→ Work required
Turn every line of text in the rows into a numbered list, skipping any blank lines. Leave the pictures out of your answer.

→ Dataset records
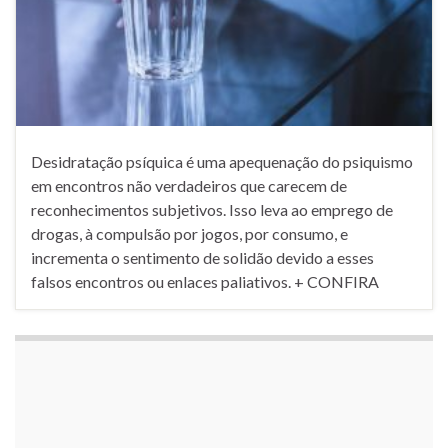
Desidratação psíquica é uma apequenação do psiquismo
em encontros não verdadeiros que carecem de
reconhecimentos subjetivos. Isso leva ao emprego de
drogas, à compulsão por jogos, por consumo, e
incrementa o sentimento de solidão devido a esses
falsos encontros ou enlaces paliativos. + CONFIRA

→ Written response
1. Desidratação psíquica é uma apequenação do psiquismo
2. em encontros não verdadeiros que carecem de
3. reconhecimentos subjetivos. Isso leva ao emprego de
4. drogas, à compulsão por jogos, por consumo, e
5. incrementa o sentimento de solidão devido a esses
6. falsos encontros ou enlaces paliativos. + CONFIRA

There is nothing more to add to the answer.